SOURCE EXCERPT:

______

The numbers could still change since the district must negotiate many of the budget cuts the board approved Tuesday night, Marshall said.

The deadline to adopt a budget is in late June, but the district has until March 15 to notify teachers and counselors who could potentially be laid off. Final layoff notices for teachers are due in May.

“The March 15 date is a preliminary notice,” Marshall said. “Final notices will also be impacted by retirements, leaves.”

Marshall said the layoff process is based on seniority. As such, a particular school could lose teachers but not teaching positions.

The district, which has a $100 million budget this year, is trying to address a projected $9 million shortfall next school year—2011-2012.

The board also voted for cuts that could result in the layoffs of as many as 15 classified employees, Marshall said. Several other classified employees face reduction of their working hours.

“Unfortunately we don’t have anywhere else to go,” board President Rick Winet said before Tuesday's vote. “We as trustees have to provide a solvent system.”

District employees have known for weeks that layoffs were coming.

More than 200 employees attended a Feb. 1 hearing where the budget-cutting proposal was presented.

They included  teachers who spoke out against further salary reduction after two consecutive years of pay cuts.

On Tuesday, more than 100 attended the meeting at district headquarters on Date Avenue where the board approved cuts. Many were classified employees whose jobs were targeted.

______

SUPPLIED DATA:

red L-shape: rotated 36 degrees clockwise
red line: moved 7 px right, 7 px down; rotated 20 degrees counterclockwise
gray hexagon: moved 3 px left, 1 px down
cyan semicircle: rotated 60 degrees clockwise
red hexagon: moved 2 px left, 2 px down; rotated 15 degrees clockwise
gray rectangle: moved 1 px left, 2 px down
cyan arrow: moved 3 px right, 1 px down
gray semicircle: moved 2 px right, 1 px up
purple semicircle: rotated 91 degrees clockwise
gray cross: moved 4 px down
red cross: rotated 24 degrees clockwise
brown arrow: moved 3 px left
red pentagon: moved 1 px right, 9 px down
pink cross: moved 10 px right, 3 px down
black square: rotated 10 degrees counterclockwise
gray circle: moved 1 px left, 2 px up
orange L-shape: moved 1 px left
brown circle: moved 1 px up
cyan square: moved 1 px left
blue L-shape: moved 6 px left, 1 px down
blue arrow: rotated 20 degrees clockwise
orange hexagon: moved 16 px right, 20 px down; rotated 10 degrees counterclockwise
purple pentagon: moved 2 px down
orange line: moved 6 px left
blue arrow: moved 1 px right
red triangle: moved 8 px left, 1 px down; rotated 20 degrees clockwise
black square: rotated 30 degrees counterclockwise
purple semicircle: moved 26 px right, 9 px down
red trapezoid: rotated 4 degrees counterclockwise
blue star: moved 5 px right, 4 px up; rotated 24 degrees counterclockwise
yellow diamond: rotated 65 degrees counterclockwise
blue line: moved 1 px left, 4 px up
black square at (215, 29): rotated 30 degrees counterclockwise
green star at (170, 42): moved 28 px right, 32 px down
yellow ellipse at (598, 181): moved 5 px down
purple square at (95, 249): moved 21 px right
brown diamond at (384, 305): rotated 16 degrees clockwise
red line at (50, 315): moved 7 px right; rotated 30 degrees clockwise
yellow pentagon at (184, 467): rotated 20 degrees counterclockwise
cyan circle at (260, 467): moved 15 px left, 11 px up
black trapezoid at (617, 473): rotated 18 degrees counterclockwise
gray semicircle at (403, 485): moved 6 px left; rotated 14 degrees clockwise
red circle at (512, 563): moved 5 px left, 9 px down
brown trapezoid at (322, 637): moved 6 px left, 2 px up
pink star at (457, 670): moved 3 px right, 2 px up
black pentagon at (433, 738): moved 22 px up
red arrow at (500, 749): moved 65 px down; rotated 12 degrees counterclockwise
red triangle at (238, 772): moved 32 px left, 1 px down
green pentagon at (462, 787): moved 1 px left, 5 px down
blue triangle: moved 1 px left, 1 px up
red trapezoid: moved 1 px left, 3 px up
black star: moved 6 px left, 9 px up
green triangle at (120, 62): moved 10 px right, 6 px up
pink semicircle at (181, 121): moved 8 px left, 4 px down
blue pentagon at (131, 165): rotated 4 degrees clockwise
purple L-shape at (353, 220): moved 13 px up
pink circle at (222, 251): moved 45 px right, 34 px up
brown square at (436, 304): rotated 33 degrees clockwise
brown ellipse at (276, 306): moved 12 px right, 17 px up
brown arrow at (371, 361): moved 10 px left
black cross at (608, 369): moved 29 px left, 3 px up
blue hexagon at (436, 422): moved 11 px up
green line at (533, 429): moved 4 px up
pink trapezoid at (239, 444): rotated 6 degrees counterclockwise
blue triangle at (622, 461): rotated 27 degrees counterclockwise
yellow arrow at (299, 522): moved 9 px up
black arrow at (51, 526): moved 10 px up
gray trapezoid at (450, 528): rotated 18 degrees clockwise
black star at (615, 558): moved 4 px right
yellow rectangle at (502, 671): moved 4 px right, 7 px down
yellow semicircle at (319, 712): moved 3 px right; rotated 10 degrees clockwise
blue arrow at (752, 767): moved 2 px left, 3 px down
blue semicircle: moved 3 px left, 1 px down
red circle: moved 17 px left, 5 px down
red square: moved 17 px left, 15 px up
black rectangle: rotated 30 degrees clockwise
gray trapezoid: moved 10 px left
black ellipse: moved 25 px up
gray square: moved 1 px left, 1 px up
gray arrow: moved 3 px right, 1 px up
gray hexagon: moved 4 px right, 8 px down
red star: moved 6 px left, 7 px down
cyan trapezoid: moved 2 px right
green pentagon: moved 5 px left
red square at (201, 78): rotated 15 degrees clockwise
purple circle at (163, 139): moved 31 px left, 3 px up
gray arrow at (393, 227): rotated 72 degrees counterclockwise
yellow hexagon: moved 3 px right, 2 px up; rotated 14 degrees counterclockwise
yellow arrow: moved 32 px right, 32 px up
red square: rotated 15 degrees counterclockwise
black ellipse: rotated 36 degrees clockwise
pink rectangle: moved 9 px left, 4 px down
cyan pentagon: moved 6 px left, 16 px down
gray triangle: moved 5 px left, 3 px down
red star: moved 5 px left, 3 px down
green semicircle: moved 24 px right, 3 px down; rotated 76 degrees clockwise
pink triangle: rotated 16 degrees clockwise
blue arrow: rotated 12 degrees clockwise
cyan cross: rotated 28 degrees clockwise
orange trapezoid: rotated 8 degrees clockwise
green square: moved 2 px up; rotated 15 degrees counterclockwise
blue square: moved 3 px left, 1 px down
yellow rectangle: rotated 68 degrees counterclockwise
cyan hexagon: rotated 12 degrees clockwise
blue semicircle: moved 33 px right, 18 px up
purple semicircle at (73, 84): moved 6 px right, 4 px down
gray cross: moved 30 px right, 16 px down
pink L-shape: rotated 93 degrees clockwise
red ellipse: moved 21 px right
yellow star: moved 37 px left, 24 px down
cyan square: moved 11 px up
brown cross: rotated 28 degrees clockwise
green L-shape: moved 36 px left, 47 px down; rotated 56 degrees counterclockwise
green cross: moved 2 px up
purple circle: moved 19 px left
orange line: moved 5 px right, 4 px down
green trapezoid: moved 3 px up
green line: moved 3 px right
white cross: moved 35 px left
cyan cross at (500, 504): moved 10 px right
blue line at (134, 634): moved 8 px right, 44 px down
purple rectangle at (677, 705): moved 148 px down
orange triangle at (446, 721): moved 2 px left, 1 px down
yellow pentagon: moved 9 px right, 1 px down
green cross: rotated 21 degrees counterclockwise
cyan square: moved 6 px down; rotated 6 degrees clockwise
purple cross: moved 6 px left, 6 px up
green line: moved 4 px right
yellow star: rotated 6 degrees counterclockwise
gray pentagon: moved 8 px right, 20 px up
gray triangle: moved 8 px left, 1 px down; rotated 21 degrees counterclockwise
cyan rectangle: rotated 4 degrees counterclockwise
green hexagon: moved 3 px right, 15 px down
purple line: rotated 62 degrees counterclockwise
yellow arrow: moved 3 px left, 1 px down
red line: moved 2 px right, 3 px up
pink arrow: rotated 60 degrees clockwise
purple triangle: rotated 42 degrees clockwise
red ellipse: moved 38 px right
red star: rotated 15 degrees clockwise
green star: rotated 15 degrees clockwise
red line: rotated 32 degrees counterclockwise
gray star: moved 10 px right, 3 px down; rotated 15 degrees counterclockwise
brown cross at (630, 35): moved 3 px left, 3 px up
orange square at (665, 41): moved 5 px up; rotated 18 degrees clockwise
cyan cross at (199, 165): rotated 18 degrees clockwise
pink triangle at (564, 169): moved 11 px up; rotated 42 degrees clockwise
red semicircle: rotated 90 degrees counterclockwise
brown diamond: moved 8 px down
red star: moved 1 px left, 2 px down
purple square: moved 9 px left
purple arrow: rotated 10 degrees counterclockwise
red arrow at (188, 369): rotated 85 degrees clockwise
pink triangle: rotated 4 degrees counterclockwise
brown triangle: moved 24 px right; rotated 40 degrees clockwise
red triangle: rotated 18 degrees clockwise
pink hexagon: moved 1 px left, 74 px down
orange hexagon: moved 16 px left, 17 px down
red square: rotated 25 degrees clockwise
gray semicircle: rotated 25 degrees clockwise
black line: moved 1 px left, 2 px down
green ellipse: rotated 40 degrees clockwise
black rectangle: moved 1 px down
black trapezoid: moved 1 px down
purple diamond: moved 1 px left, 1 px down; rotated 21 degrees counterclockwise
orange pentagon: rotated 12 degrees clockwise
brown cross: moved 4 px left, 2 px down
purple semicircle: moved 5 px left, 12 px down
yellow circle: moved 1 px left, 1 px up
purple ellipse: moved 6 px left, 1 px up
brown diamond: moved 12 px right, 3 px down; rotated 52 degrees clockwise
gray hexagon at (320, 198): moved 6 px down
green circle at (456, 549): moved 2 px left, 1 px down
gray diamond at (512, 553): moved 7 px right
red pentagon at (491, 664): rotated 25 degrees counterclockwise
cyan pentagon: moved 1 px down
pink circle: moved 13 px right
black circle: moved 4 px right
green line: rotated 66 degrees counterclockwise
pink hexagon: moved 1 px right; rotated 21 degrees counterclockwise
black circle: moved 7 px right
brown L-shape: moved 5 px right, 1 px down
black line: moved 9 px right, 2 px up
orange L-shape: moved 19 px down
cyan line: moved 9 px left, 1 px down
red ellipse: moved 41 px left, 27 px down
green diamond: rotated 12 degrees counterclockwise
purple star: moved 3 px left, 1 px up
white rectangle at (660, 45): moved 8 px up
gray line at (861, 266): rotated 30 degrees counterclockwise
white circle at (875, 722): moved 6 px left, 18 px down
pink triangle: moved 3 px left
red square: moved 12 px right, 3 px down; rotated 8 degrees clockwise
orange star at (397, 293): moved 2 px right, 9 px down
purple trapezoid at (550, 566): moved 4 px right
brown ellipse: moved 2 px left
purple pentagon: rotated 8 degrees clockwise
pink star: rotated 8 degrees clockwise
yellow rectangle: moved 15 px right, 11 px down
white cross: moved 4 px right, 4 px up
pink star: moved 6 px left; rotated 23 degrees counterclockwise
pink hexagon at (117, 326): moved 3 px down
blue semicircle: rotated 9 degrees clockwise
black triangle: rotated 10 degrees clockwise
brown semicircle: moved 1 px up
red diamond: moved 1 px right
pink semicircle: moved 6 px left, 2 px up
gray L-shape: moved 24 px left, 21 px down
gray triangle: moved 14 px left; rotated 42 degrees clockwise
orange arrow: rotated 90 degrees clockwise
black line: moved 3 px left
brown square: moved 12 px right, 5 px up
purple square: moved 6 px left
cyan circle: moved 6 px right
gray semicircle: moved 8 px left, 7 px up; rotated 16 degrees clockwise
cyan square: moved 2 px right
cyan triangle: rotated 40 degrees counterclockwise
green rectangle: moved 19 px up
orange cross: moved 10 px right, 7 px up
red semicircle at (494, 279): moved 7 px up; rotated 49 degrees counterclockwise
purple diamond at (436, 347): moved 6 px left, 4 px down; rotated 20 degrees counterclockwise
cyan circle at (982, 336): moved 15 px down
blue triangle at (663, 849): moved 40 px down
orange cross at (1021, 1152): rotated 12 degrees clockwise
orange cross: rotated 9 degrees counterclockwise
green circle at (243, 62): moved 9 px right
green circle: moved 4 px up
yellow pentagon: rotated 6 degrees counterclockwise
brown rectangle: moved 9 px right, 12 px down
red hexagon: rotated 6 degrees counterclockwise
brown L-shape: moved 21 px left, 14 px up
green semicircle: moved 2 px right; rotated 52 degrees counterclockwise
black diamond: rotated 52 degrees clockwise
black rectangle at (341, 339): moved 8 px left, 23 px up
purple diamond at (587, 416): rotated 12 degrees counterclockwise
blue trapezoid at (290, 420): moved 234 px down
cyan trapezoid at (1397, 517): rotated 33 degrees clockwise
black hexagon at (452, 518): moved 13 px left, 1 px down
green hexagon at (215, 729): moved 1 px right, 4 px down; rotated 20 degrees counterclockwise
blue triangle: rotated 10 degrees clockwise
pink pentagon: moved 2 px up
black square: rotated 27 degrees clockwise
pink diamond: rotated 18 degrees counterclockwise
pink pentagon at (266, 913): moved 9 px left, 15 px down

______

EXERCISE REQUIREMENTS:
(a) From the school district budget article, extract the passage that begins at the words "More than 200" and ends after "of pay cuts.".
(b) Continue the school district budget article from its last sentence.
The data that comes after the school district budget article is separate material.

EXERCISE RESULTS:
(a)
More than 200 employees attended a Feb. 1 hearing where the budget-cutting proposal was presented.

They included  teachers who spoke out against further salary reduction after two consecutive years of pay cuts.

(b)
The board revised the list of reduction that its budget committee had recommended and spared some jobs, mainly that of health and library media technicians. (See attached list of cuts made or not made.)

“We saved our jobs,” said a relieved Lynn Nunez.  “They were thinking of closing libraries or drastically closing libraries. She said she staffs her school’s library and also works with students in classrooms.

Laying off teachers meanwhile is a complicated process. La Mesa-Spring Valley plans to do it by boosting class sizes for kindergarten through third grade and by keeping sixth-graders at their elementary school instead of moving them to middle schools.

Larger classes mean fewer teachers are needed. The sixth-grade move will save the district money because it won’t have to pay for separate physical education and elective courses.

The district also will explore converting La Presa Elementary and Kempton Middle schools into K-8 campuses—but not for next school year.